[Saved data entries]
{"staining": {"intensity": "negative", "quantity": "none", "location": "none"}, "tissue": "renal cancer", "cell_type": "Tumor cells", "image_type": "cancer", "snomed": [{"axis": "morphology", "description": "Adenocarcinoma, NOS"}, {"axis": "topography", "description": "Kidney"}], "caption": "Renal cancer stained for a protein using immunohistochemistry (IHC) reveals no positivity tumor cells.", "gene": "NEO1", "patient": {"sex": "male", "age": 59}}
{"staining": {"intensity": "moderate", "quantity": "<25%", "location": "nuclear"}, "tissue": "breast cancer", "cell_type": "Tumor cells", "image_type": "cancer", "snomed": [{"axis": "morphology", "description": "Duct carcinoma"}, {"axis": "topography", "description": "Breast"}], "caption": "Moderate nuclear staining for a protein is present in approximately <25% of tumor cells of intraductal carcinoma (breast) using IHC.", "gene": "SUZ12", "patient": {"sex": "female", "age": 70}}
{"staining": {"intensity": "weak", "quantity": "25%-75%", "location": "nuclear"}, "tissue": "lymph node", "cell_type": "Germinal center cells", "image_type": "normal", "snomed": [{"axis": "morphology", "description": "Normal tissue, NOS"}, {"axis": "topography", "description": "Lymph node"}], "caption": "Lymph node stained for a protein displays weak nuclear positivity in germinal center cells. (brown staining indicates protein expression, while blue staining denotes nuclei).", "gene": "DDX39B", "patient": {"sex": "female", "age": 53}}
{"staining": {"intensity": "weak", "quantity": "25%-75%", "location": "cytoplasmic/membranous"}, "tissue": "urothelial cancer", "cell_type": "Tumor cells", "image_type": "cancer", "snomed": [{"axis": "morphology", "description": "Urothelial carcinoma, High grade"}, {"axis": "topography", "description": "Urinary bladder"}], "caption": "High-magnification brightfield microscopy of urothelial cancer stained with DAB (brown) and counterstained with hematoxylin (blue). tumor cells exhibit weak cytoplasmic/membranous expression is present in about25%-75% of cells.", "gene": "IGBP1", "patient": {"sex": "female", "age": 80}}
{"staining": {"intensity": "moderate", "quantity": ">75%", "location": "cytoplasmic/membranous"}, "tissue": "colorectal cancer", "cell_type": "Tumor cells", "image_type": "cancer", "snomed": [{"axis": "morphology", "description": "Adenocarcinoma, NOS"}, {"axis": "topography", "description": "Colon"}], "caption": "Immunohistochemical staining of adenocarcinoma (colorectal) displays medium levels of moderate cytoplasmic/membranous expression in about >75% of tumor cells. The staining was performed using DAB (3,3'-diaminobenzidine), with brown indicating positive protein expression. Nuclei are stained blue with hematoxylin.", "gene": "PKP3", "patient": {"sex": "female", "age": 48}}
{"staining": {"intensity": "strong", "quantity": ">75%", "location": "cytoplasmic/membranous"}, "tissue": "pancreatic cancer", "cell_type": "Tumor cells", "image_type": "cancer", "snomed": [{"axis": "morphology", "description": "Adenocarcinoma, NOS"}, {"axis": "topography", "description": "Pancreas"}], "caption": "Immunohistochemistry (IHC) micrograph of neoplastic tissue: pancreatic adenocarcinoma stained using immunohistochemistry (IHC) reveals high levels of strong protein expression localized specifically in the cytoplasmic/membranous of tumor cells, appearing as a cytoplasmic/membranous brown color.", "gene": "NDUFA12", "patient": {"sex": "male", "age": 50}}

* _PROBLEM_
Throughout the data above, report every line that contains the string "moderate".

* _COMPLETED EXERCISE_
{"staining": {"intensity": "moderate", "quantity": "<25%", "location": "nuclear"}, "tissue": "breast cancer", "cell_type": "Tumor cells", "image_type": "cancer", "snomed": [{"axis": "morphology", "description": "Duct carcinoma"}, {"axis": "topography", "description": "Breast"}], "caption": "Moderate nuclear staining for a protein is present in approximately <25% of tumor cells of intraductal carcinoma (breast) using IHC.", "gene": "SUZ12", "patient": {"sex": "female", "age": 70}}
{"staining": {"intensity": "moderate", "quantity": ">75%", "location": "cytoplasmic/membranous"}, "tissue": "colorectal cancer", "cell_type": "Tumor cells", "image_type": "cancer", "snomed": [{"axis": "morphology", "description": "Adenocarcinoma, NOS"}, {"axis": "topography", "description": "Colon"}], "caption": "Immunohistochemical staining of adenocarcinoma (colorectal) displays medium levels of moderate cytoplasmic/membranous expression in about >75% of tumor cells. The staining was performed using DAB (3,3'-diaminobenzidine), with brown indicating positive protein expression. Nuclei are stained blue with hematoxylin.", "gene": "PKP3", "patient": {"sex": "female", "age": 48}}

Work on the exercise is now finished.